Comme lui, l’ensemble des producteurs français sont à la peine. Selon les premières estimations de l’Association française interprofessionnelle de l’olive (Afidol), la campagne 2014-2015 ne devrait pas dépasser 1500 tonnes, contre 5000 l’an dernier. Du jamais-vu depuis 1956: à l’époque, le gel avait décimé la plupart des oliveraies françaises.
Pourtant, Jacques Chibois envoie toujours en ce moment son plat fétiche: un loup de mer cuit au four sur l’arête, servi sur un lit de fenouil, et arrosé de quelques gouttes d’huile d’olive où a macéré de la vanille (72 €). «Elle absorbe les arômes de la même manière que le parfum se fixe sur les corps gras», commente le Grassois, qui écoule chaque année 200 litres pour ses recettes. «J’en ai conservé 2000 litres de l’an dernier. Nous vendrons l’excédent dans notre boutique. Je suis à l’abri. Mais tous les cuisiniers ne peuvent pas en dire autant.»
Un goût plus acide
Les récoltes alternent généralement années fastes, comme en 2013, et années maigres. À la classique baisse de régime, sont venues s’ajouter de mauvaises conditions climatiques: un hiver doux suivi d’un été pluvieux. La bactérie Xylella fastidiosa (principalement en Italie) et la mouche Bactrocera oleae ont complété le tableau noir, faisant tomber les fruits prématurément cet automne.
À 250 kilomètres de Grasse, dans le restaurant Alexandre, deux étoiles à Garons, près de Nîmes, le chef Michel Kayser attend sa première livraison d’huile de picholine cette semaine. Le fournisseur Christophe Paradis ayant accusé une baisse d’environ 30 % de sa production, les prix ont augmenté: entre 13 et 15 euros l’an dernier, la bouteille de 75 cl coûte désormais deux euros de plus. «Avec 1 à 5 cl utilisés par recette, impossible que cela se répercute sur l’addition», rassure le cuisinier.
En revanche, le goût pourrait changer. «Dès lors que les olives sont piquées, le produit monte en acidité», avertit Alexis Muñoz, producteur d’huiles monovariétales, diplômé de l’École espagnole de dégustation (Escuela española de cata). De facto, la quantité de vierge extra, le top du top, devrait sensiblement diminuer. «Pour minorer la baisse et ne pas effrayer leurs clients, les grands groupes industriels ont déjà commencé à mélanger leurs stocks de l’an passé avec la production de cette année», indique un autre producteur sous couvert d’anonymat. Vigilance, donc. Au-delà de 18 mois (date limite optimale d’utilisation), l’huile d’olive acquiert généralement des notes de rance et de chômé.

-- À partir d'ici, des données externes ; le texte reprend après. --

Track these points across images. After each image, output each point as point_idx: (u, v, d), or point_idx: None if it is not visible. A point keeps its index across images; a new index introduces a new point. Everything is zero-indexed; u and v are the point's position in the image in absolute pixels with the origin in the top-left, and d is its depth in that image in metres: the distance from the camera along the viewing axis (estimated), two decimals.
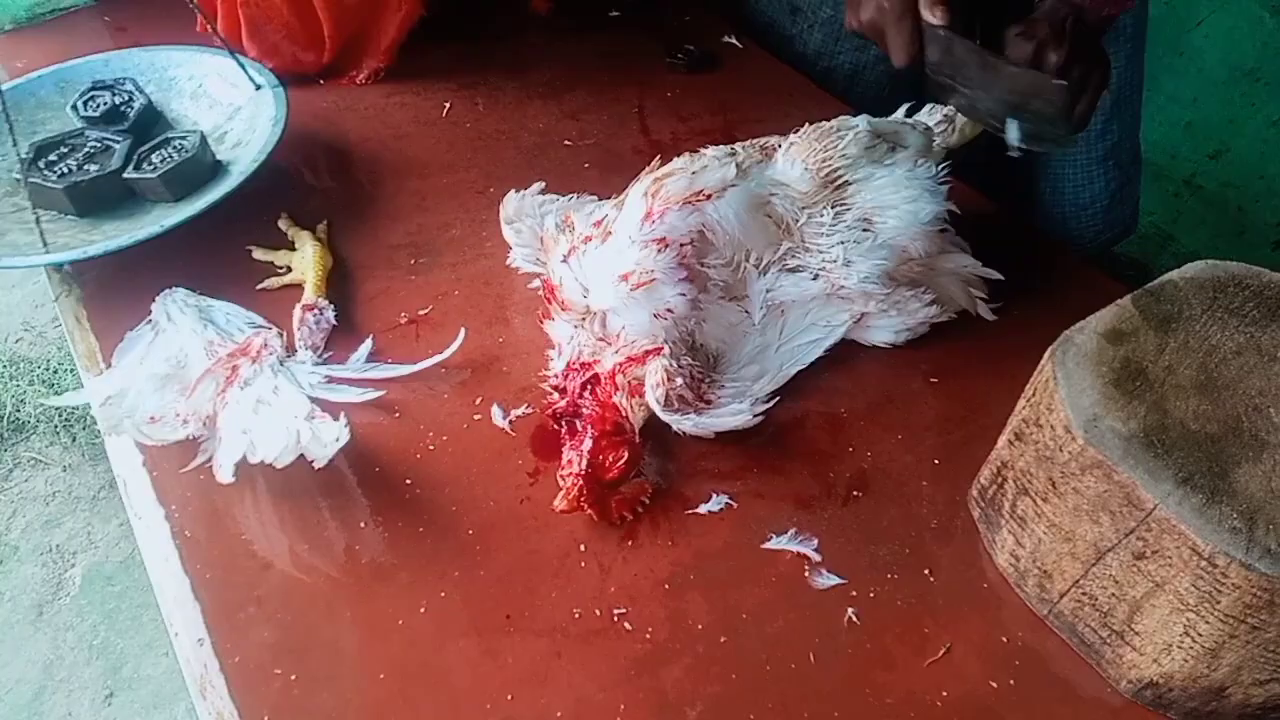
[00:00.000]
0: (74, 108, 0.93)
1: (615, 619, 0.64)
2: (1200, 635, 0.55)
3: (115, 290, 0.84)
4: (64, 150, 0.90)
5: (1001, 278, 0.84)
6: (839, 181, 0.79)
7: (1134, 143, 1.18)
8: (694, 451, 0.74)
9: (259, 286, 0.85)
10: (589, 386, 0.72)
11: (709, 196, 0.75)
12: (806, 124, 0.82)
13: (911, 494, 0.72)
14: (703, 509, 0.70)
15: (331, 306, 0.82)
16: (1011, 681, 0.62)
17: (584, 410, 0.71)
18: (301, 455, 0.66)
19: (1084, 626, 0.62)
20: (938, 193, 0.80)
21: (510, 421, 0.75)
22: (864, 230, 0.78)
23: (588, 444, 0.68)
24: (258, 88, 0.97)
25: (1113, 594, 0.59)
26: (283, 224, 0.91)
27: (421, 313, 0.85)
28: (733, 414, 0.73)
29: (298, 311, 0.81)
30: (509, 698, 0.60)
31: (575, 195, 0.90)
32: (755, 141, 0.83)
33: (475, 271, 0.89)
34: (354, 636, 0.63)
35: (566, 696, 0.60)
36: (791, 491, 0.72)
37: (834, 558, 0.68)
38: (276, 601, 0.64)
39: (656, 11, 1.28)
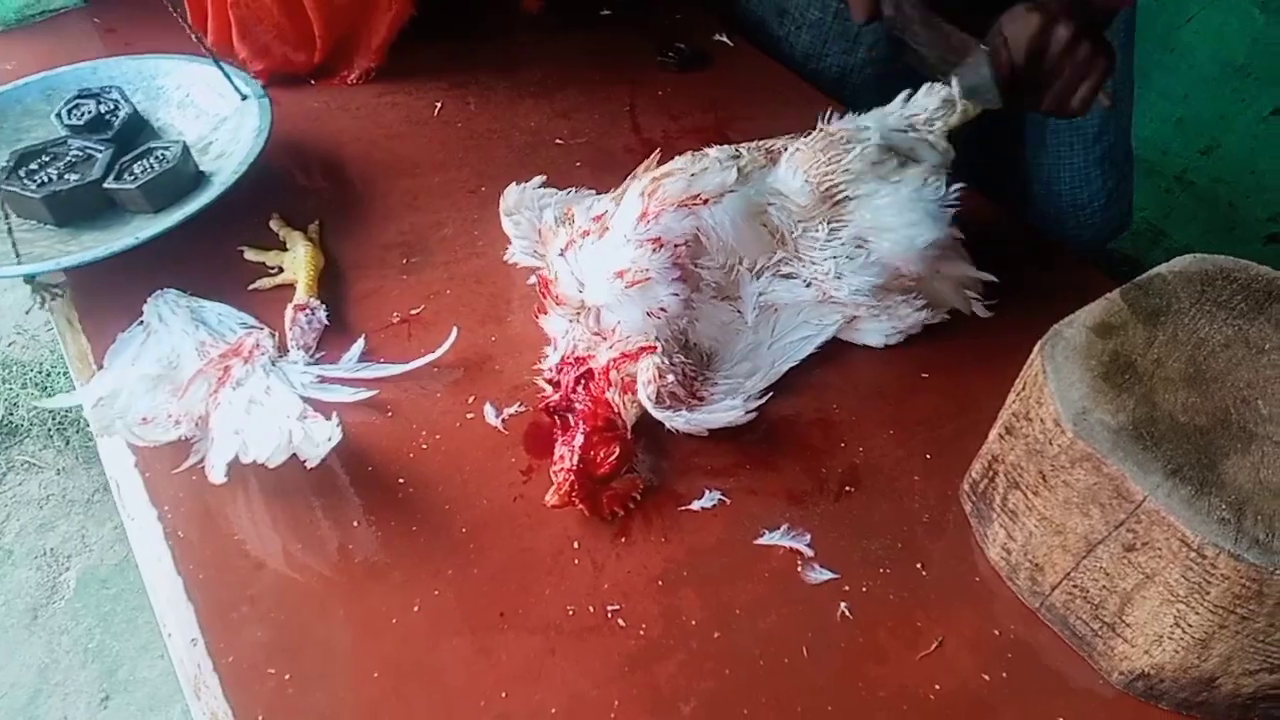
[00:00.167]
0: (59, 115, 0.92)
1: (609, 616, 0.64)
2: (1190, 626, 0.55)
3: (107, 292, 0.84)
4: (45, 159, 0.89)
5: (995, 280, 0.84)
6: (838, 197, 0.77)
7: (1127, 141, 1.18)
8: (687, 448, 0.74)
9: (251, 287, 0.85)
10: (582, 381, 0.72)
11: (706, 201, 0.75)
12: (818, 127, 0.81)
13: (903, 489, 0.72)
14: (696, 505, 0.70)
15: (323, 306, 0.82)
16: (1004, 674, 0.62)
17: (577, 405, 0.71)
18: (294, 455, 0.66)
19: (1075, 619, 0.62)
20: (941, 217, 0.77)
21: (503, 420, 0.76)
22: (857, 248, 0.77)
23: (579, 439, 0.68)
24: (243, 98, 0.96)
25: (1104, 586, 0.59)
26: (274, 224, 0.91)
27: (414, 312, 0.85)
28: (725, 410, 0.73)
29: (290, 311, 0.81)
30: (503, 695, 0.60)
31: (575, 189, 0.89)
32: (760, 143, 0.82)
33: (468, 270, 0.89)
34: (347, 635, 0.63)
35: (560, 693, 0.60)
36: (784, 487, 0.72)
37: (826, 553, 0.68)
38: (270, 601, 0.64)
39: (647, 10, 1.28)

L’inquiétude nous ferait presque oublier qu’il fut un temps où, sur les tables françaises, ce divin liquide était une denrée d’exception. Sa consommation s’élevait à 20.000 tonnes par an au début des années 1980. Elle a grimpé à 100.000 en 2013-2014. Rien n’est éternel. «Il y a des années comme ça où il faut faire sans, relativise Bruno Verjus, qui pilote le restaurant Table, à Paris. Un coup ce sont les tomates, un coup ce sont les truffes. Cette fois, c’est l’huile d’olive.»
Dès le début de l’été, son ami et fournisseur, Olivier Baussan, patron de Première Pression Provence, l’a averti de la pénurie à venir. «J’y vois une chance d’emprunter de nouvelles voies. J’ai déjà conduit pas mal d’essais, comme une infusion de fleur de bourrache avec de l’huile de cameline, ancêtre du colza. Cela apporte un côté herbacé et contrebalance le noisetté et le gras d’un bar ou d’une dorade crus.» Après tout, la cuisine s’est souvent construite en empruntant des chemins de traverse.